Azteca Restaurant and Bakery, located on Seventh Avenue near Taylor Street, has worked to stay true to its authentic Mexican roots, which date back to 1957.
That year, Gephart’s father, Bernardo Lopez, opened the original Azteca on Seventh and Mohave streets. In 1972, the restaurant moved to a space on 16th Street and Buckeye Road, which the city of Phoenix later bought for an expansion of Sky Harbor International Airport. Azteca then relocated to its current location, where it has been in operation for three decades.
Gephart recalled that her father “had a very entrepreneurial mind.” Azteca was passed down to Gephart and her brother, who focus on keeping the food true to the way it was when the restaurant first opened.
Gephart said the restaurant uses “very traditional Mexican recipes.” What sets Azteca apart from other Mexican cuisine is the way the food is prepared. The ingredients are always fresh, with no preservatives, and the restaurant uses real corn in the homemade tortillas it makes.
Despite its traditional values, the restaurant has changed with the times in some regards.
“The bakery has always evolved,” Gephart said. While she keeps the same recipes her father used, the baking is now done at another facility that focuses strictly on production. The breads are shipped to numerous stores and restaurants in Arizona and California.

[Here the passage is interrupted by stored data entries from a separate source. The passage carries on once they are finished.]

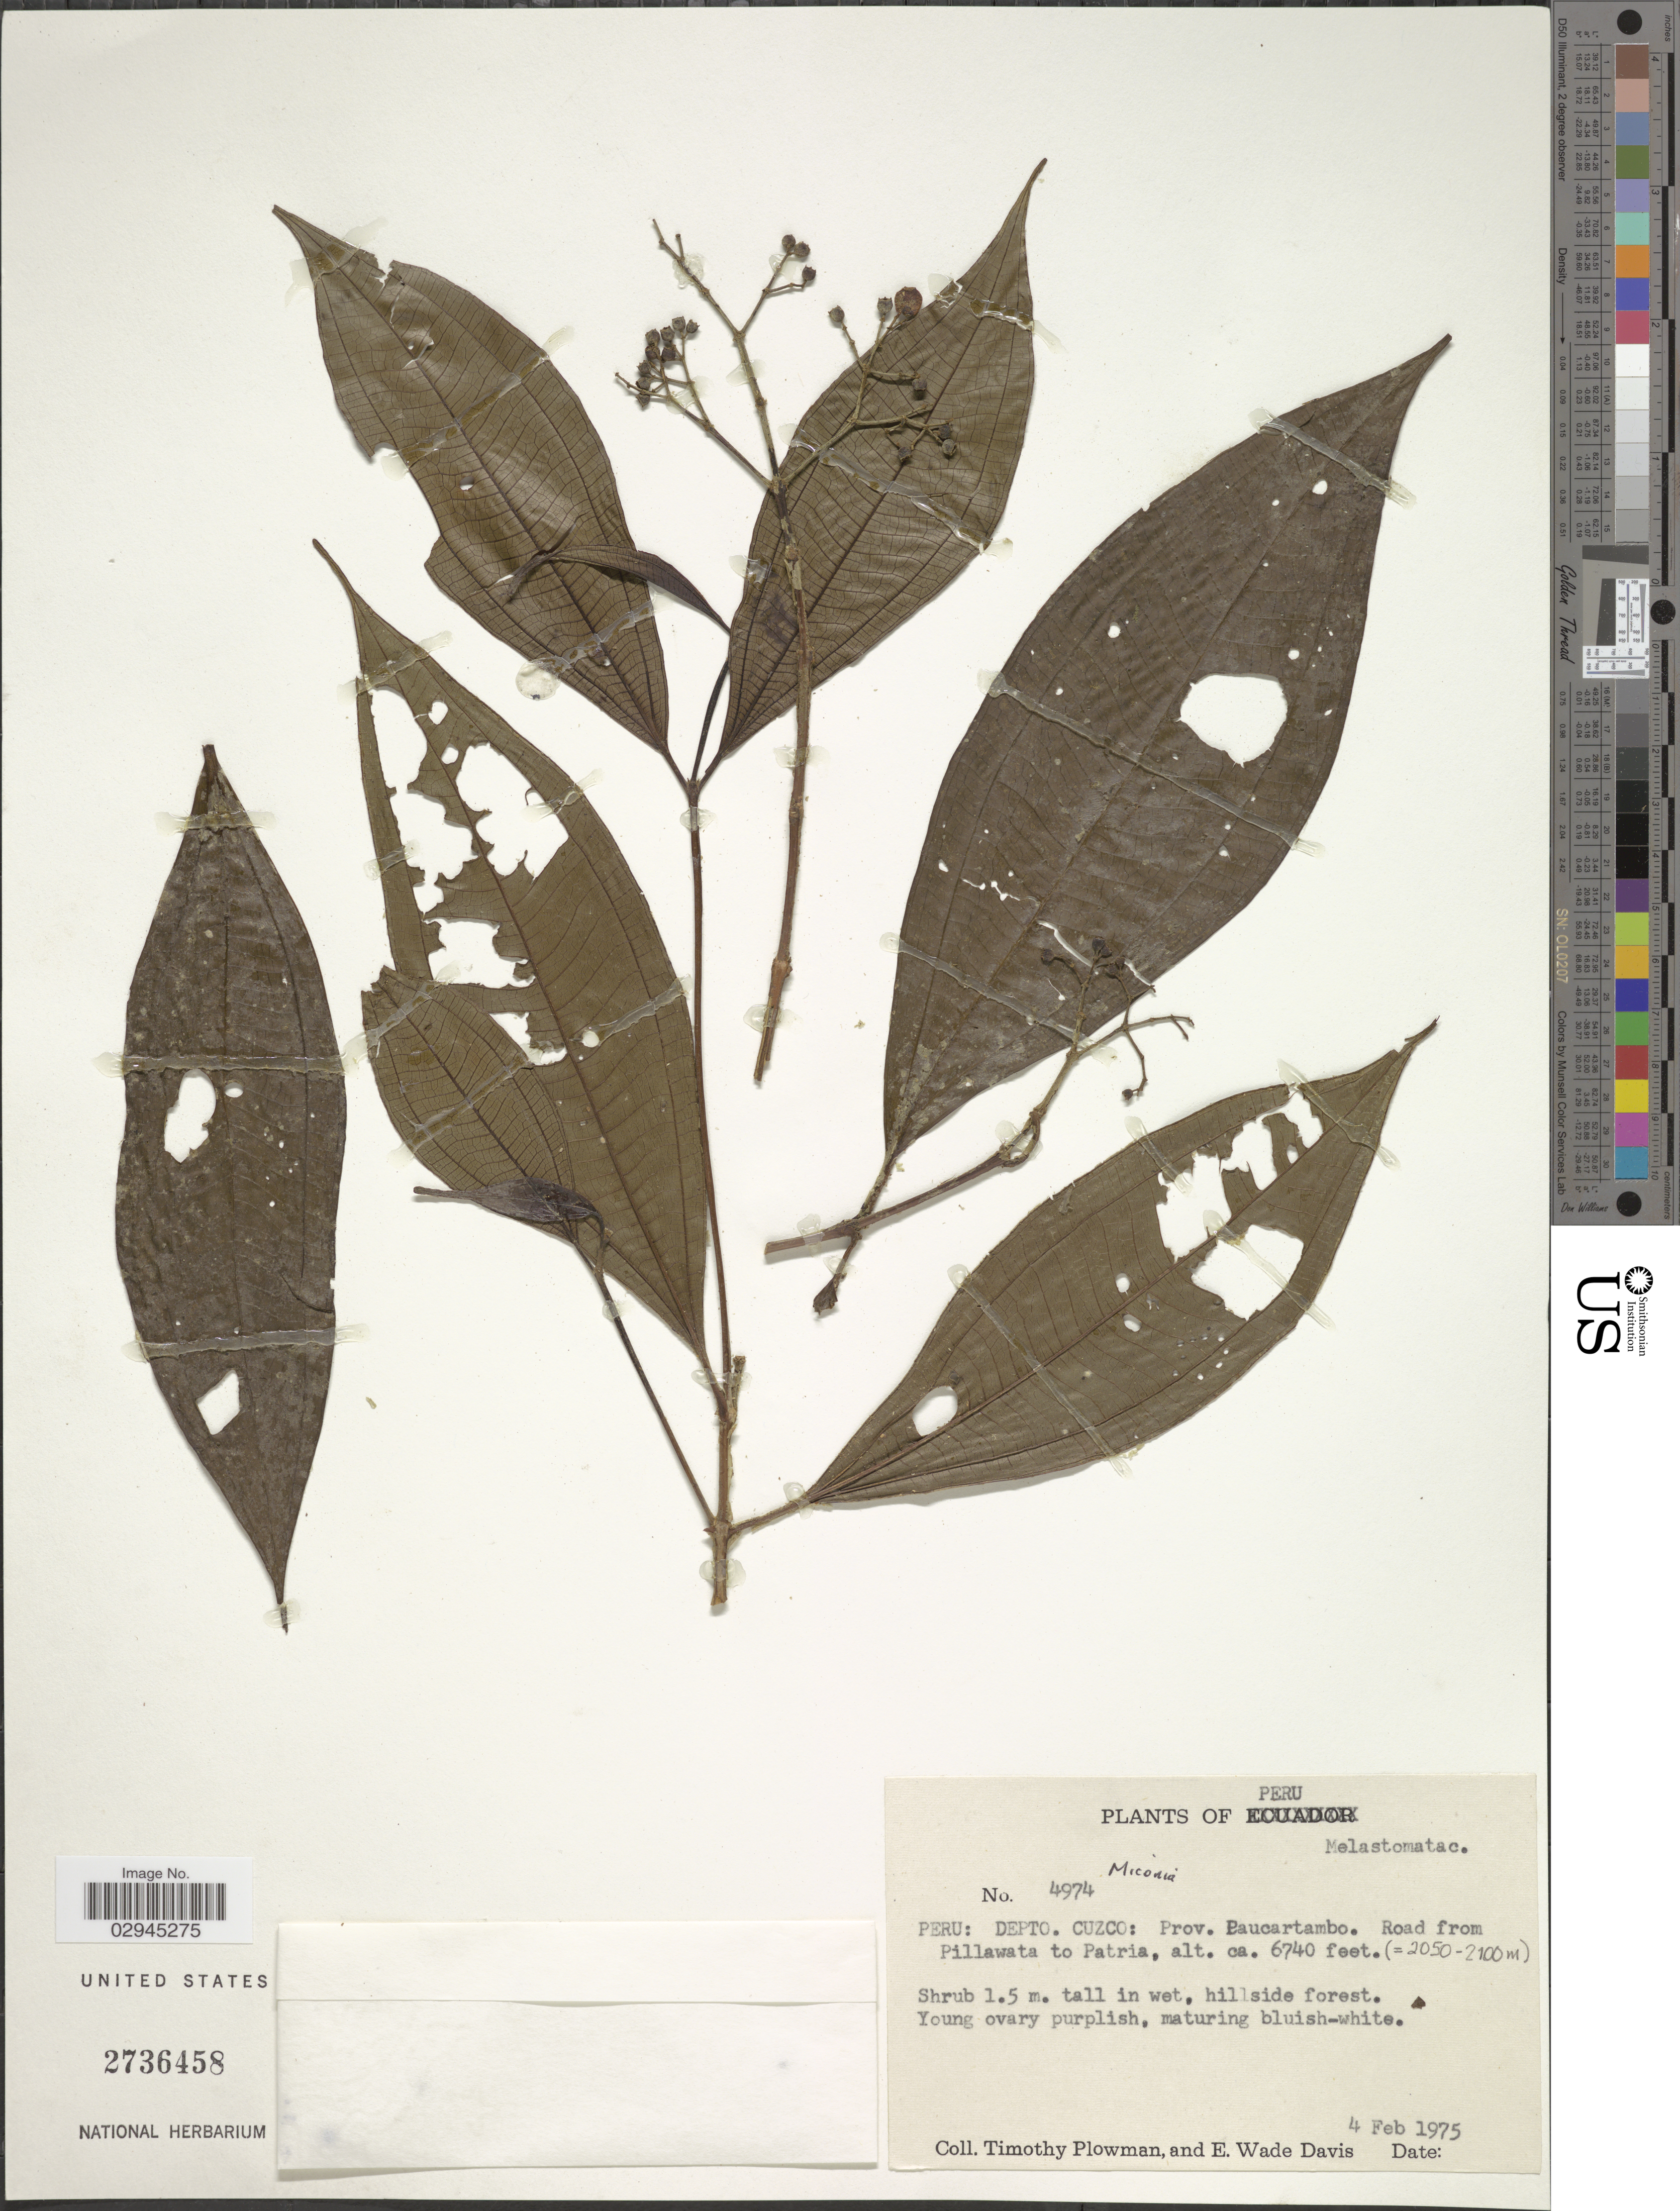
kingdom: Plantae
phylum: Tracheophyta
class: Magnoliopsida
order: Myrtales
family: Melastomataceae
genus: Miconia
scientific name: Miconia sp.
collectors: T. Plowman & E. W. Davis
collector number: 4974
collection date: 1975-02-04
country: Peru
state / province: Cusco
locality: Dept. Cuzco: Prov. Baucartambo. Road from Pillawata to Patrica.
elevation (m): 2054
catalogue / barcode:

In these traditional bread goods are what Gephart calls some of the staples of Mexican cuisine: fresh eggs, Mexican vanilla, star anise and cinnamon bits for maximum flavor.
Gephart said she has seen an increase in students who visit the restaurant, and is looking into expanding her restaurant to include more seating. She is confident in her dream of growing Azteca into something more than a restaurant and bakery. She hopes to add a deli and grocery store that will stay true to Azteca’s commitment to fresh food.